**TASK GOAL:** Look through the records and copy each line with the string "none" in it.

··· EXERCISE INPUT

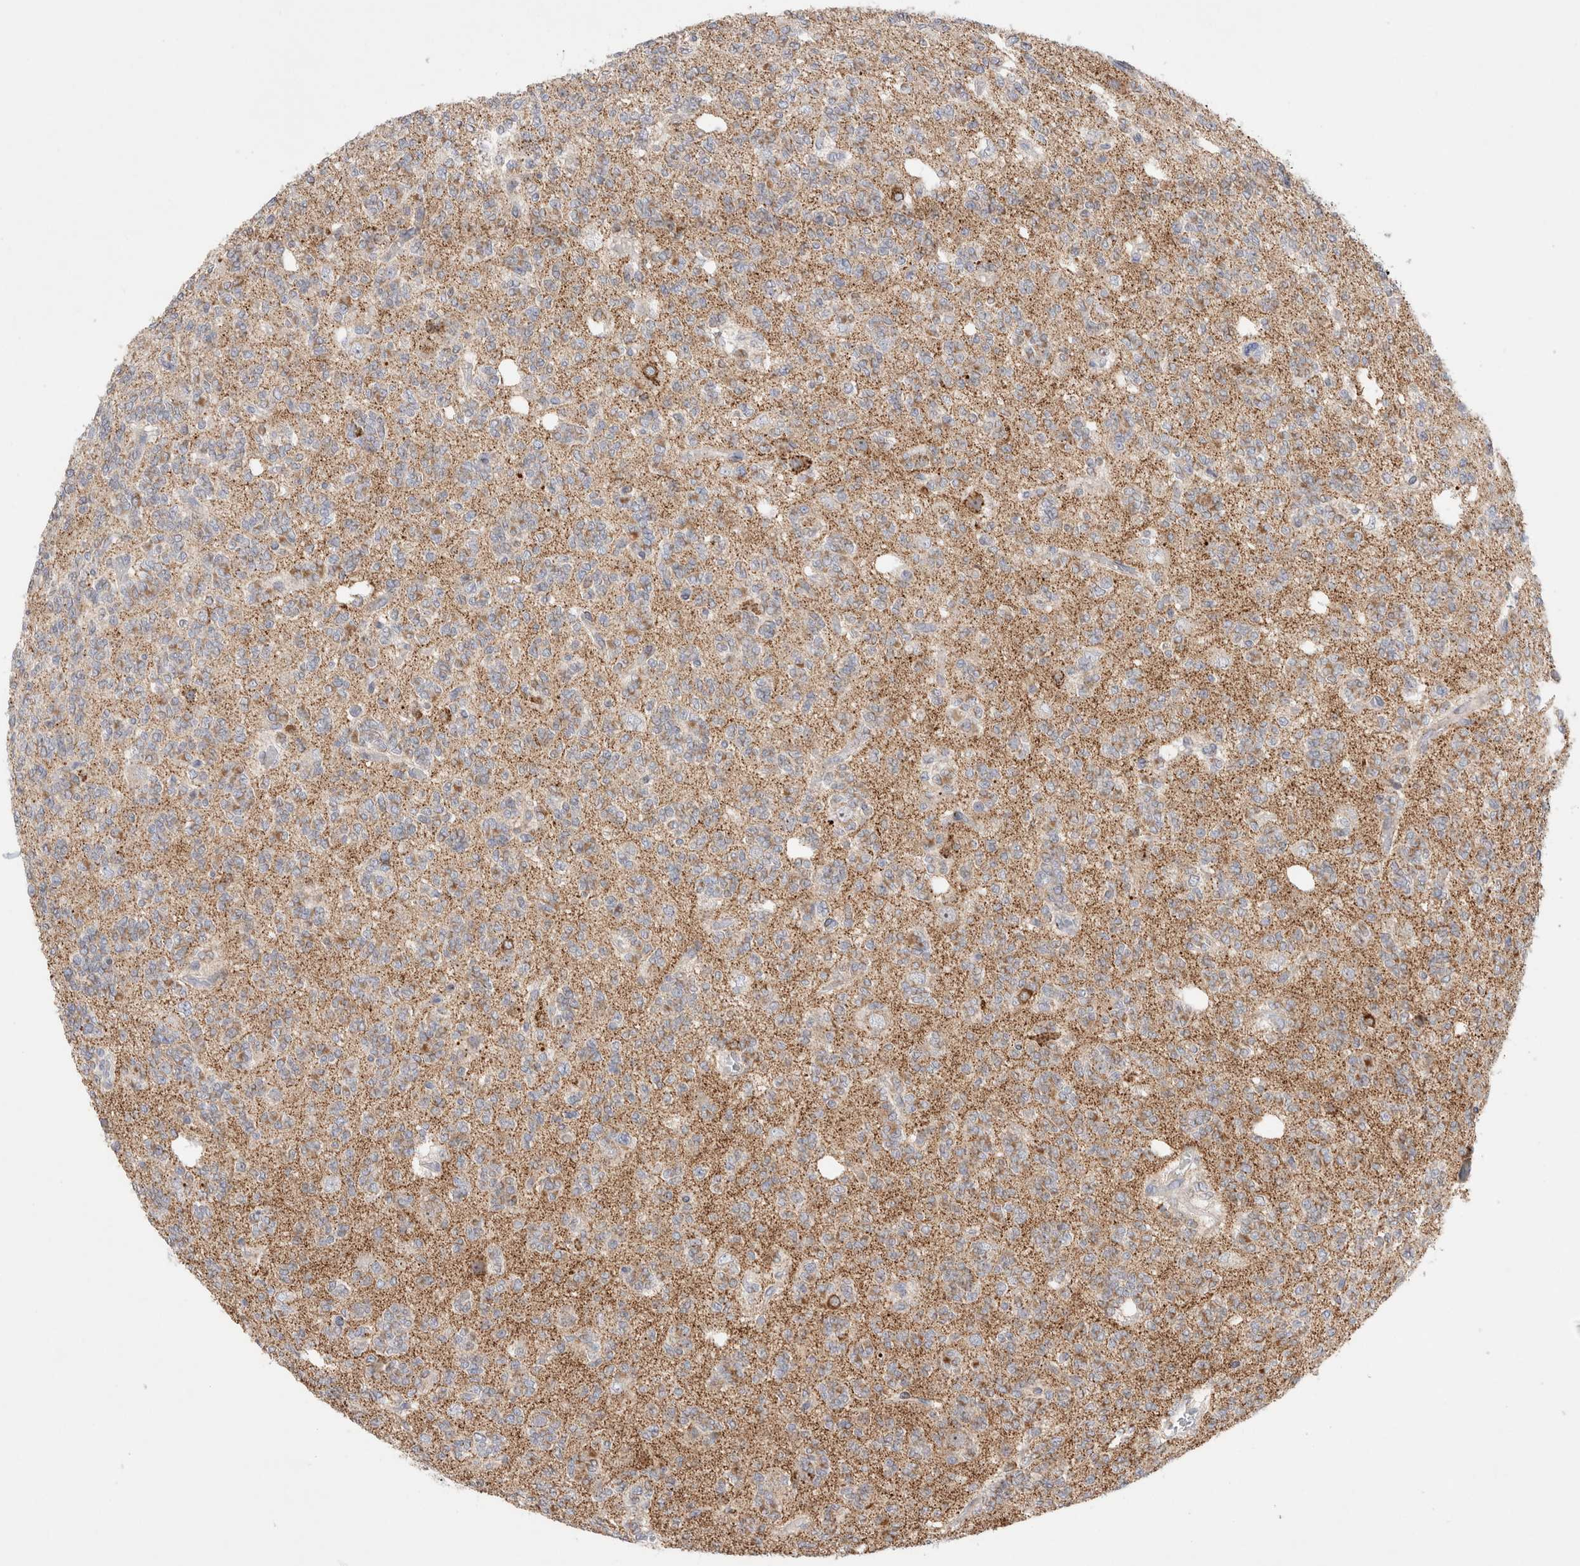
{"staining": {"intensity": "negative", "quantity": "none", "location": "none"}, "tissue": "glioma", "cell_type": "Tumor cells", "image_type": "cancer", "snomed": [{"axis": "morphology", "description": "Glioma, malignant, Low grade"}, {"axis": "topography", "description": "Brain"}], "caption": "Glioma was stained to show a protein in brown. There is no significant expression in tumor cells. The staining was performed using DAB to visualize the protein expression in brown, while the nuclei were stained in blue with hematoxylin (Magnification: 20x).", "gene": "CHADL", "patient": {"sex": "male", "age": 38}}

······
··· EXERCISE INPUT

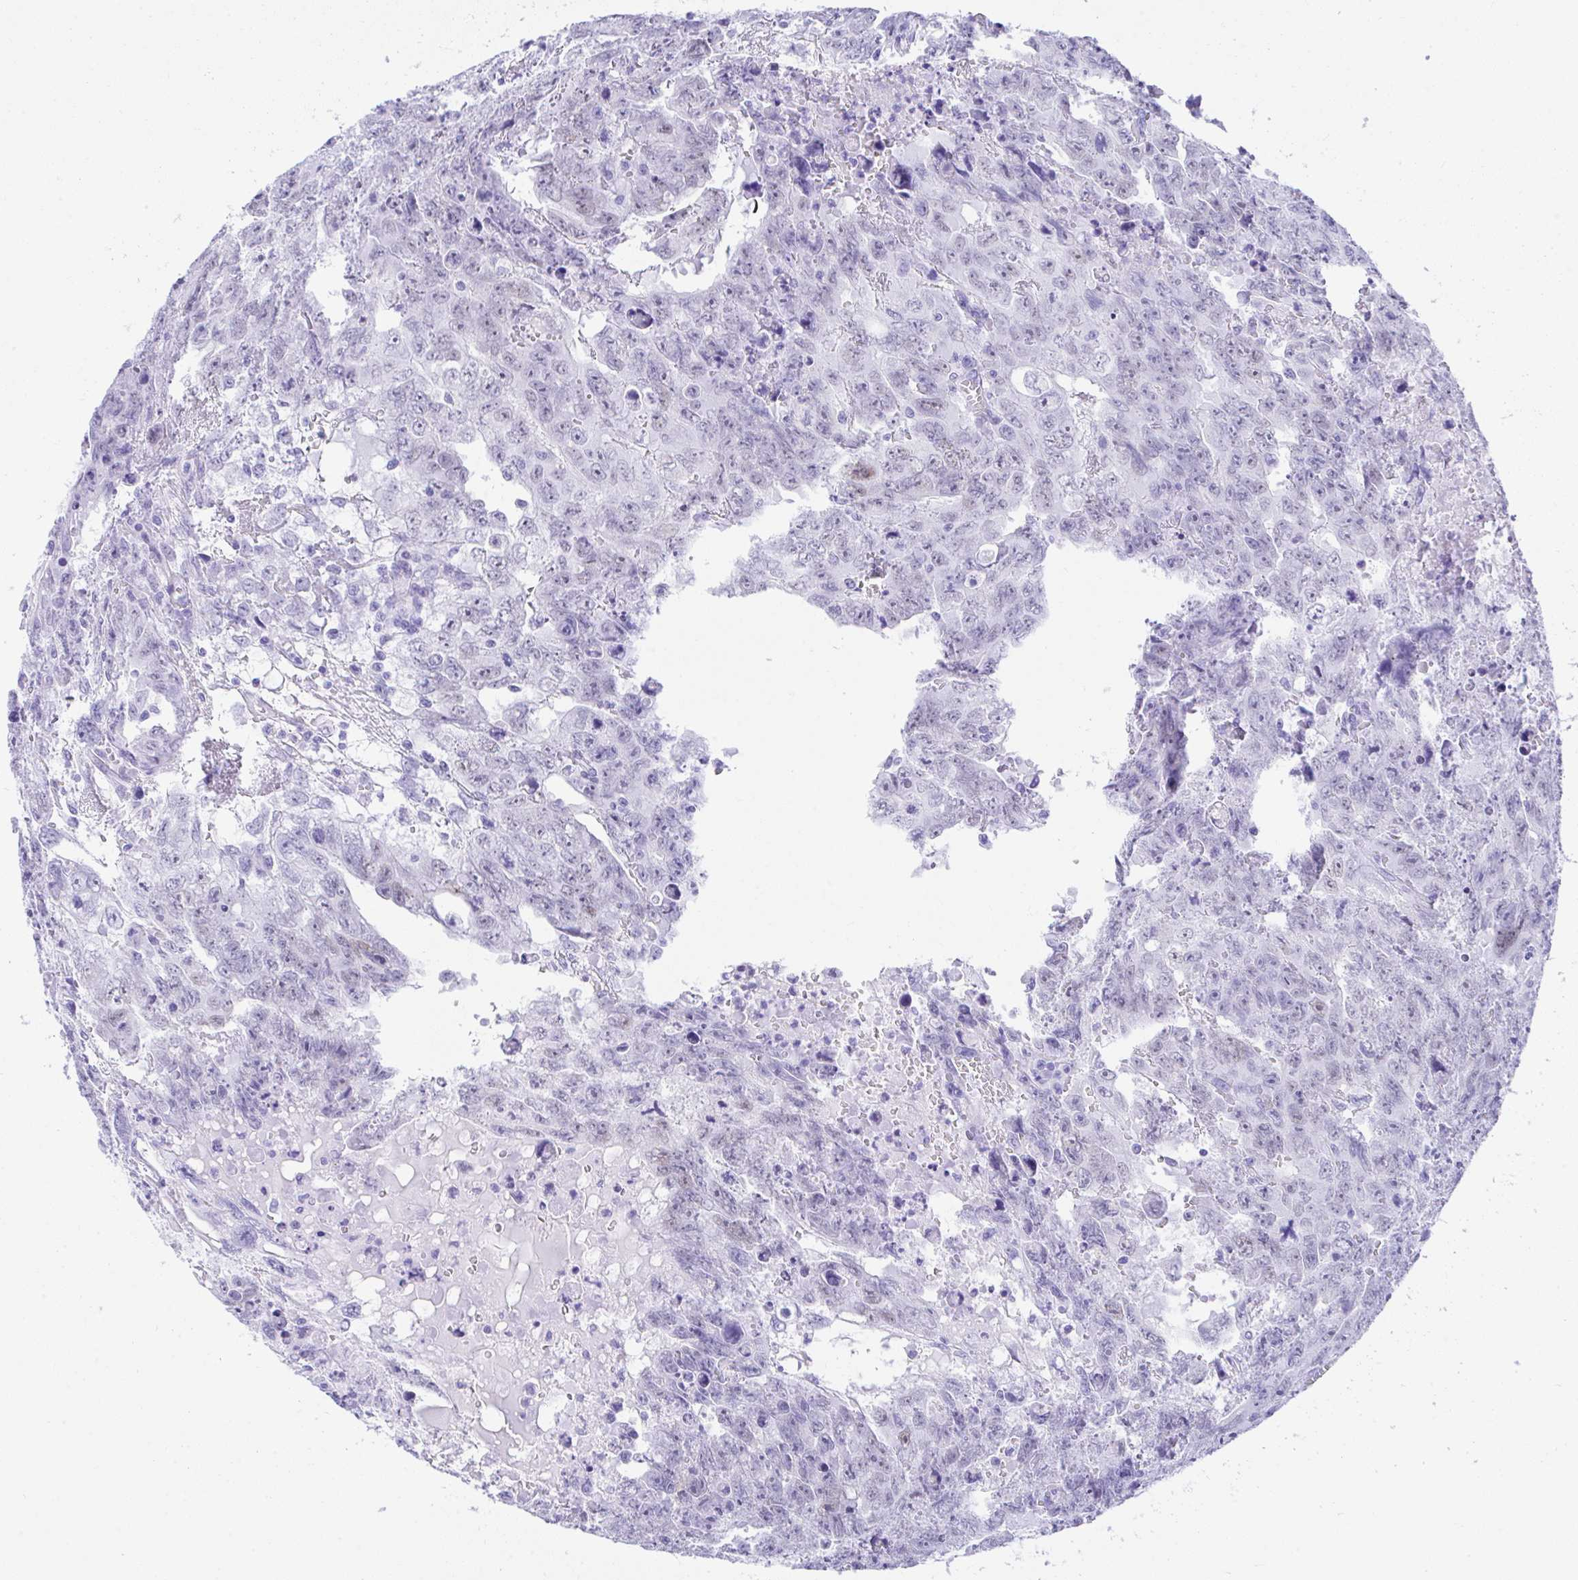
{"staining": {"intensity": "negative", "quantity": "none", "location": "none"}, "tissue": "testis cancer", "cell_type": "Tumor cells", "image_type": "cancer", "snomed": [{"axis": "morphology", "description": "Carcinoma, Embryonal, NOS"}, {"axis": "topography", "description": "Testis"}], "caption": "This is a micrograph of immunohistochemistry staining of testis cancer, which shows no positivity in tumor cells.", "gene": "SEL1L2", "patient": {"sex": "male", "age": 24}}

······
··· EXERCISE INPUT

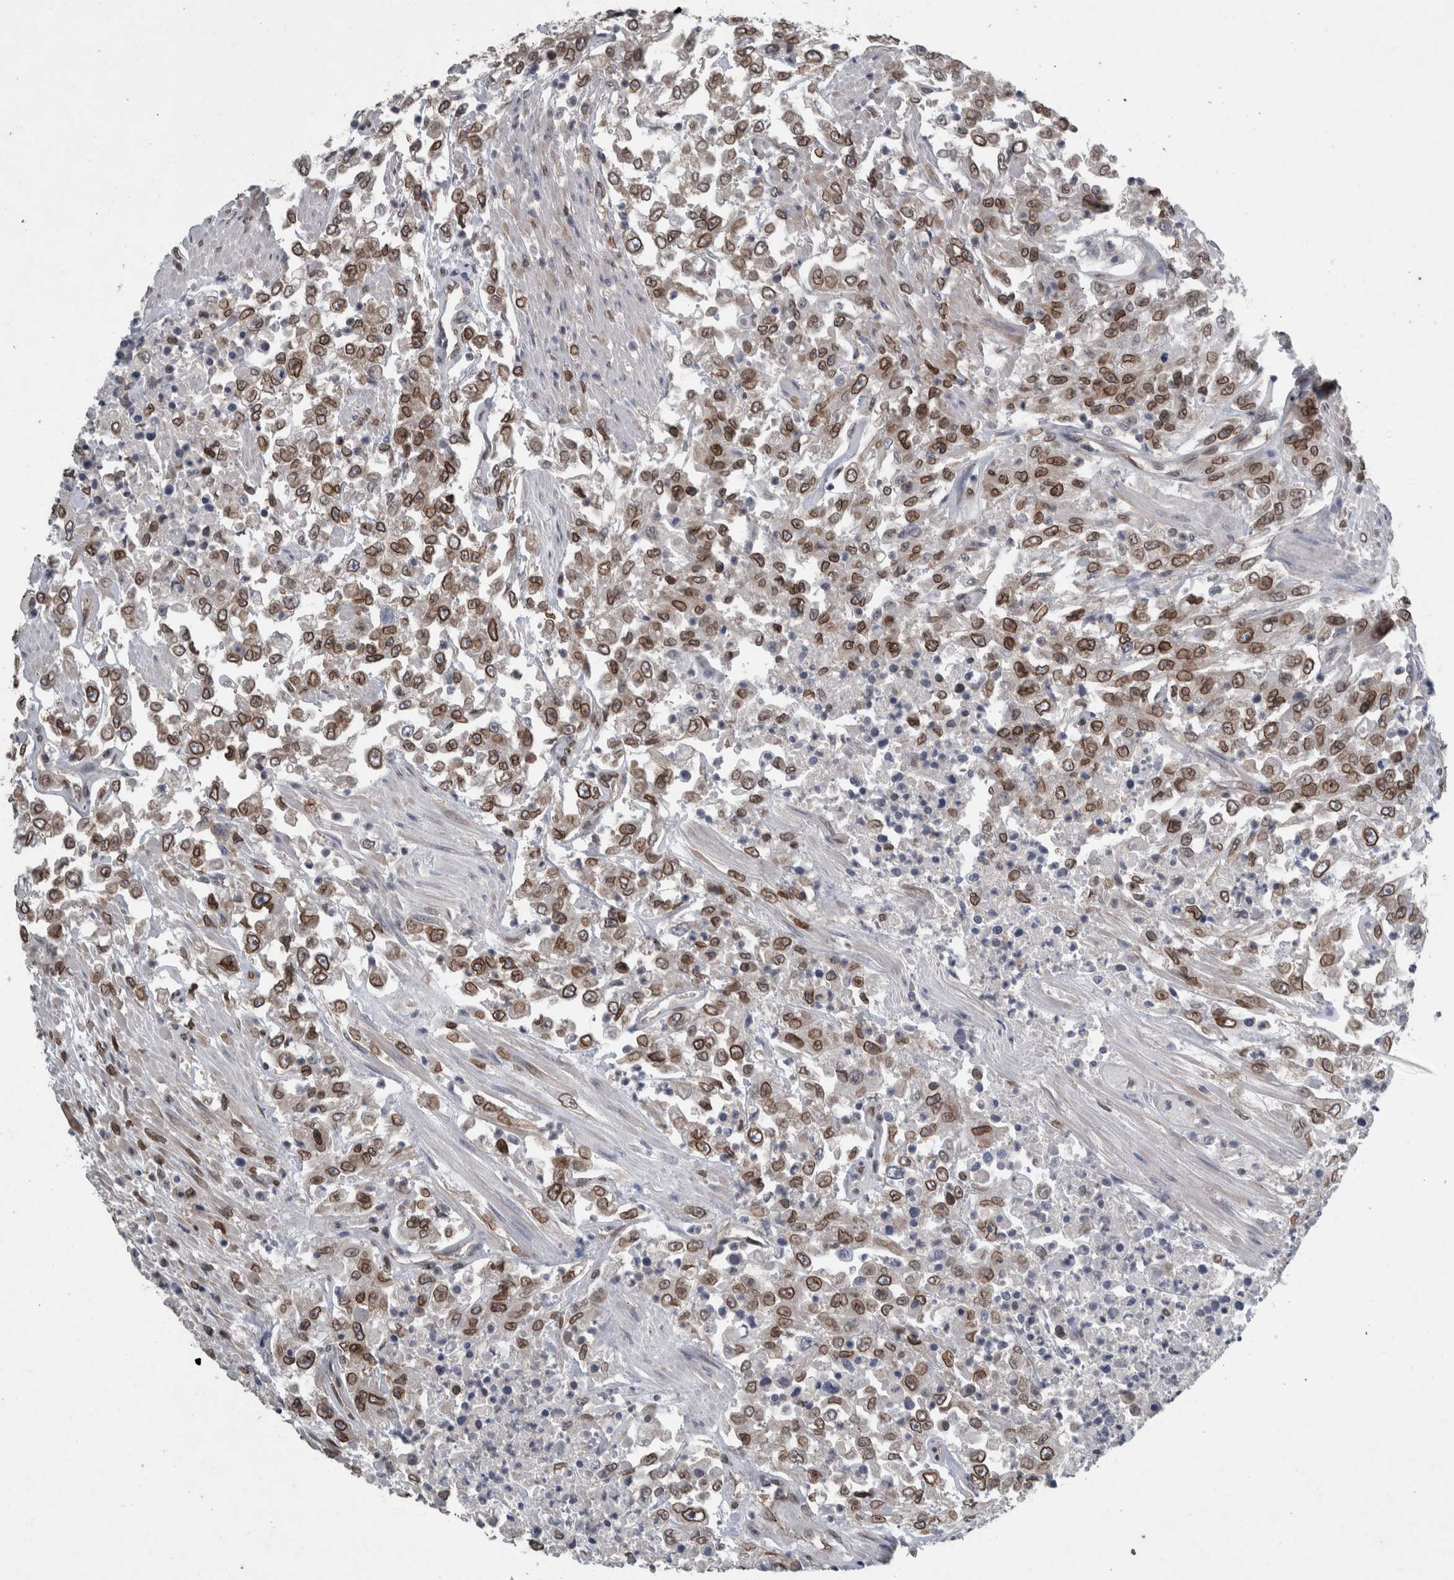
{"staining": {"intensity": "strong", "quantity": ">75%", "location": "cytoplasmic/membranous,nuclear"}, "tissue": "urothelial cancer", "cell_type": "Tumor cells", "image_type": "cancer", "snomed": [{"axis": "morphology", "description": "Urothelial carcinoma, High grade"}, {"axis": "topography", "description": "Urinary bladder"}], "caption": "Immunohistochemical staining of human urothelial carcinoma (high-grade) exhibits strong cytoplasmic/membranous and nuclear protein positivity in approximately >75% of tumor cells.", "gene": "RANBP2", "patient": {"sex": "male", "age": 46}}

······

**YOUR RESPONSE:**
{"staining": {"intensity": "negative", "quantity": "none", "location": "none"}, "tissue": "glioma", "cell_type": "Tumor cells", "image_type": "cancer", "snomed": [{"axis": "morphology", "description": "Glioma, malignant, Low grade"}, {"axis": "topography", "description": "Brain"}], "caption": "Glioma was stained to show a protein in brown. There is no significant expression in tumor cells. The staining was performed using DAB to visualize the protein expression in brown, while the nuclei were stained in blue with hematoxylin (Magnification: 20x).", "gene": "CHADL", "patient": {"sex": "male", "age": 38}}
{"staining": {"intensity": "negative", "quantity": "none", "location": "none"}, "tissue": "testis cancer", "cell_type": "Tumor cells", "image_type": "cancer", "snomed": [{"axis": "morphology", "description": "Carcinoma, Embryonal, NOS"}, {"axis": "topography", "description": "Testis"}], "caption": "This is a micrograph of immunohistochemistry staining of testis cancer, which shows no positivity in tumor cells.", "gene": "SEL1L2", "patient": {"sex": "male", "age": 24}}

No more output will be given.